[Page-level text extractions]

»»

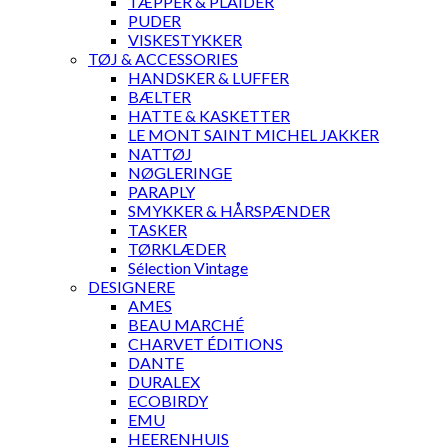
TÆPPER & PLAIDER
PUDER
VISKESTYKKER
TØJ & ACCESSORIES
HANDSKER & LUFFER
BÆLTER
HATTE & KASKETTER
LE MONT SAINT MICHEL JAKKER
NATTØJ
NØGLERINGE
PARAPLY
SMYKKER & HÅRSPÆNDER
TASKER
TØRKLÆDER
Sélection Vintage
DESIGNERE
AMES
BEAU MARCHÉ
CHARVET ÉDITIONS
DANTE
DURALEX
ECOBIRDY
EMU
HEERENHUIS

««

Print the records above exactly, minus pictures.

TÆPPER & PLAIDER
PUDER
VISKESTYKKER
TØJ & ACCESSORIES
HANDSKER & LUFFER
BÆLTER
HATTE & KASKETTER
LE MONT SAINT MICHEL JAKKER
NATTØJ
NØGLERINGE
PARAPLY
SMYKKER & HÅRSPÆNDER
TASKER
TØRKLÆDER
Sélection Vintage
DESIGNERE
AMES
BEAU MARCHÉ
CHARVET ÉDITIONS
DANTE
DURALEX
ECOBIRDY
EMU
HEERENHUIS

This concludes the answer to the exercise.